*Saved data entries*.
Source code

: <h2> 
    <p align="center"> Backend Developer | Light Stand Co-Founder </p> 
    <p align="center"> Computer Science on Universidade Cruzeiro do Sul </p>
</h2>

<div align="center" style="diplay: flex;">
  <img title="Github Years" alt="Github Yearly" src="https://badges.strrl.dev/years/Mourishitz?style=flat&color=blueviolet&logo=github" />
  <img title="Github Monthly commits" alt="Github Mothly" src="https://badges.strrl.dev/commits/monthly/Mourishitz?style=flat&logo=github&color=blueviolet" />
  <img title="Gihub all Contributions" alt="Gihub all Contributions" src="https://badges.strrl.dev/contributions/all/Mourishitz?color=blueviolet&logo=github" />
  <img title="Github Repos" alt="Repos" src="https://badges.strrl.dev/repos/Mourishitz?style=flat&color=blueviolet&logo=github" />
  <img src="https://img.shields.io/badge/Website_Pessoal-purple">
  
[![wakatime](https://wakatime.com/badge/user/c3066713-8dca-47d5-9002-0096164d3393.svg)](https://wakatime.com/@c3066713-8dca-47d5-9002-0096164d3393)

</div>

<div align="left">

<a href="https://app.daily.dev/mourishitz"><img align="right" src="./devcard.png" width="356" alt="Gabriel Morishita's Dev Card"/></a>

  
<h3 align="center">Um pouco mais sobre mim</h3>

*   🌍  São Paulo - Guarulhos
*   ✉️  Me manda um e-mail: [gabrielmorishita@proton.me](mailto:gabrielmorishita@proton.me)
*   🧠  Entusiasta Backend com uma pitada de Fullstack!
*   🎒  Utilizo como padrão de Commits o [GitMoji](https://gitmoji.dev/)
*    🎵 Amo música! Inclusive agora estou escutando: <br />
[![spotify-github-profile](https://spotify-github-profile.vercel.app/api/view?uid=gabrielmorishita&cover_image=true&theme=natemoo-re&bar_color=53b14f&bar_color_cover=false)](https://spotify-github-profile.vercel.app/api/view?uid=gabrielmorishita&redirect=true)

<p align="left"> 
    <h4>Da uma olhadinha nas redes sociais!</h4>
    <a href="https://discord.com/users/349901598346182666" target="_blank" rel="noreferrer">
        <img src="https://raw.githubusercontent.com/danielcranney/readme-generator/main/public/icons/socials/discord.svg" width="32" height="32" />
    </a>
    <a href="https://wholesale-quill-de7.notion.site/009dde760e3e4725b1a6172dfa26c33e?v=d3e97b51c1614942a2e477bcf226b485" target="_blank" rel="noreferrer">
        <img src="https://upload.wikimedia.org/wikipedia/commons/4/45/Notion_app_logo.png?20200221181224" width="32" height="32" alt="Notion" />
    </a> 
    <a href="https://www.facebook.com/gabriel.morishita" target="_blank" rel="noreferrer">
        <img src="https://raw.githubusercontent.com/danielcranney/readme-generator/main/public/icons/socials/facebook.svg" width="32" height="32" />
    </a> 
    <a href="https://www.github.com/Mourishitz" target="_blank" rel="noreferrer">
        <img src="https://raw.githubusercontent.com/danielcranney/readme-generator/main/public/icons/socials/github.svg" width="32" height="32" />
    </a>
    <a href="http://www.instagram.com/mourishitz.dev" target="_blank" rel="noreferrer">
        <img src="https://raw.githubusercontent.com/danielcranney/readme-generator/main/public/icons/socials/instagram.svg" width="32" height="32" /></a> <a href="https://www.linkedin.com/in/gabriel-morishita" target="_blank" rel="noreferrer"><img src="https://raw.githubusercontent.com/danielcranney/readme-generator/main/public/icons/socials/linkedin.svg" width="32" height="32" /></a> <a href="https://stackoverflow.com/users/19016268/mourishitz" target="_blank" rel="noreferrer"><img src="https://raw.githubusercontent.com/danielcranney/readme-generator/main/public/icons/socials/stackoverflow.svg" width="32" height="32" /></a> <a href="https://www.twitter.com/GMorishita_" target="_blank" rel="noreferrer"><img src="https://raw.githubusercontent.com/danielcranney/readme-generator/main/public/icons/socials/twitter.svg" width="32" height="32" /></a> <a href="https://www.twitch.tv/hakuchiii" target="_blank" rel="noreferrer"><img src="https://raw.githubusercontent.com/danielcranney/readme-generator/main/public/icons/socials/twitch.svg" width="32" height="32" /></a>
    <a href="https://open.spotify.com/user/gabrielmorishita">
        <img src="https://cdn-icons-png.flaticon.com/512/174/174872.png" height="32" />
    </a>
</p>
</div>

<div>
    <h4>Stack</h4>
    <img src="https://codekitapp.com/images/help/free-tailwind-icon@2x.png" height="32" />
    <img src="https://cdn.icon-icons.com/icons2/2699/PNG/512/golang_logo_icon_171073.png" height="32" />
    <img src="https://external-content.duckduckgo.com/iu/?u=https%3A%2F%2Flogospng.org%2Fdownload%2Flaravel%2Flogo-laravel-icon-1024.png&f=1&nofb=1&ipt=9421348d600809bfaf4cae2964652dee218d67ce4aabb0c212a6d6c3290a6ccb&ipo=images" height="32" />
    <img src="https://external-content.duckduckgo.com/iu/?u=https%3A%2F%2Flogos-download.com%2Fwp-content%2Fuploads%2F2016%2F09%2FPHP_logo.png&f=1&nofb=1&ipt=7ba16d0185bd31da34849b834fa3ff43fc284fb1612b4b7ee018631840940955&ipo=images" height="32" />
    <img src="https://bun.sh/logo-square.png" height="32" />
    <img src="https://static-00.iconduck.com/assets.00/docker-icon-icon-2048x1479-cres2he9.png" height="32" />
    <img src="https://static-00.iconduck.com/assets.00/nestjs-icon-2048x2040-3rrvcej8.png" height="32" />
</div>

*Problem to solve*. Restate the records in full, keeping every word as it is.

*Response to this exercise*.
Source code

: <h2> 
    <p align="center"> Backend Developer | Light Stand Co-Founder </p> 
    <p align="center"> Computer Science on Universidade Cruzeiro do Sul </p>
</h2>

<div align="center" style="diplay: flex;">
  <img title="Github Years" alt="Github Yearly" src="https://badges.strrl.dev/years/Mourishitz?style=flat&color=blueviolet&logo=github" />
  <img title="Github Monthly commits" alt="Github Mothly" src="https://badges.strrl.dev/commits/monthly/Mourishitz?style=flat&logo=github&color=blueviolet" />
  <img title="Gihub all Contributions" alt="Gihub all Contributions" src="https://badges.strrl.dev/contributions/all/Mourishitz?color=blueviolet&logo=github" />
  <img title="Github Repos" alt="Repos" src="https://badges.strrl.dev/repos/Mourishitz?style=flat&color=blueviolet&logo=github" />
  <img src="https://img.shields.io/badge/Website_Pessoal-purple">
  
[![wakatime](https://wakatime.com/badge/user/c3066713-8dca-47d5-9002-0096164d3393.svg)](https://wakatime.com/@c3066713-8dca-47d5-9002-0096164d3393)

</div>

<div align="left">

<a href="https://app.daily.dev/mourishitz"><img align="right" src="./devcard.png" width="356" alt="Gabriel Morishita's Dev Card"/></a>

  
<h3 align="center">Um pouco mais sobre mim</h3>

*   🌍  São Paulo - Guarulhos
*   ✉️  Me manda um e-mail: [gabrielmorishita@proton.me](mailto:gabrielmorishita@proton.me)
*   🧠  Entusiasta Backend com uma pitada de Fullstack!
*   🎒  Utilizo como padrão de Commits o [GitMoji](https://gitmoji.dev/)
*    🎵 Amo música! Inclusive agora estou escutando: <br />
[![spotify-github-profile](https://spotify-github-profile.vercel.app/api/view?uid=gabrielmorishita&cover_image=true&theme=natemoo-re&bar_color=53b14f&bar_color_cover=false)](https://spotify-github-profile.vercel.app/api/view?uid=gabrielmorishita&redirect=true)

<p align="left"> 
    <h4>Da uma olhadinha nas redes sociais!</h4>
    <a href="https://discord.com/users/349901598346182666" target="_blank" rel="noreferrer">
        <img src="https://raw.githubusercontent.com/danielcranney/readme-generator/main/public/icons/socials/discord.svg" width="32" height="32" />
    </a>
    <a href="https://wholesale-quill-de7.notion.site/009dde760e3e4725b1a6172dfa26c33e?v=d3e97b51c1614942a2e477bcf226b485" target="_blank" rel="noreferrer">
        <img src="https://upload.wikimedia.org/wikipedia/commons/4/45/Notion_app_logo.png?20200221181224" width="32" height="32" alt="Notion" />
    </a> 
    <a href="https://www.facebook.com/gabriel.morishita" target="_blank" rel="noreferrer">
        <img src="https://raw.githubusercontent.com/danielcranney/readme-generator/main/public/icons/socials/facebook.svg" width="32" height="32" />
    </a> 
    <a href="https://www.github.com/Mourishitz" target="_blank" rel="noreferrer">
        <img src="https://raw.githubusercontent.com/danielcranney/readme-generator/main/public/icons/socials/github.svg" width="32" height="32" />
    </a>
    <a href="http://www.instagram.com/mourishitz.dev" target="_blank" rel="noreferrer">
        <img src="https://raw.githubusercontent.com/danielcranney/readme-generator/main/public/icons/socials/instagram.svg" width="32" height="32" /></a> <a href="https://www.linkedin.com/in/gabriel-morishita" target="_blank" rel="noreferrer"><img src="https://raw.githubusercontent.com/danielcranney/readme-generator/main/public/icons/socials/linkedin.svg" width="32" height="32" /></a> <a href="https://stackoverflow.com/users/19016268/mourishitz" target="_blank" rel="noreferrer"><img src="https://raw.githubusercontent.com/danielcranney/readme-generator/main/public/icons/socials/stackoverflow.svg" width="32" height="32" /></a> <a href="https://www.twitter.com/GMorishita_" target="_blank" rel="noreferrer"><img src="https://raw.githubusercontent.com/danielcranney/readme-generator/main/public/icons/socials/twitter.svg" width="32" height="32" /></a> <a href="https://www.twitch.tv/hakuchiii" target="_blank" rel="noreferrer"><img src="https://raw.githubusercontent.com/danielcranney/readme-generator/main/public/icons/socials/twitch.svg" width="32" height="32" /></a>
    <a href="https://open.spotify.com/user/gabrielmorishita">
        <img src="https://cdn-icons-png.flaticon.com/512/174/174872.png" height="32" />
    </a>
</p>
</div>

<div>
    <h4>Stack</h4>
    <img src="https://codekitapp.com/images/help/free-tailwind-icon@2x.png" height="32" />
    <img src="https://cdn.icon-icons.com/icons2/2699/PNG/512/golang_logo_icon_171073.png" height="32" />
    <img src="https://external-content.duckduckgo.com/iu/?u=https%3A%2F%2Flogospng.org%2Fdownload%2Flaravel%2Flogo-laravel-icon-1024.png&f=1&nofb=1&ipt=9421348d600809bfaf4cae2964652dee218d67ce4aabb0c212a6d6c3290a6ccb&ipo=images" height="32" />
    <img src="https://external-content.duckduckgo.com/iu/?u=https%3A%2F%2Flogos-download.com%2Fwp-content%2Fuploads%2F2016%2F09%2FPHP_logo.png&f=1&nofb=1&ipt=7ba16d0185bd31da34849b834fa3ff43fc284fb1612b4b7ee018631840940955&ipo=images" height="32" />
    <img src="https://bun.sh/logo-square.png" height="32" />
    <img src="https://static-00.iconduck.com/assets.00/docker-icon-icon-2048x1479-cres2he9.png" height="32" />
    <img src="https://static-00.iconduck.com/assets.00/nestjs-icon-2048x2040-3rrvcej8.png" height="32" />
</div>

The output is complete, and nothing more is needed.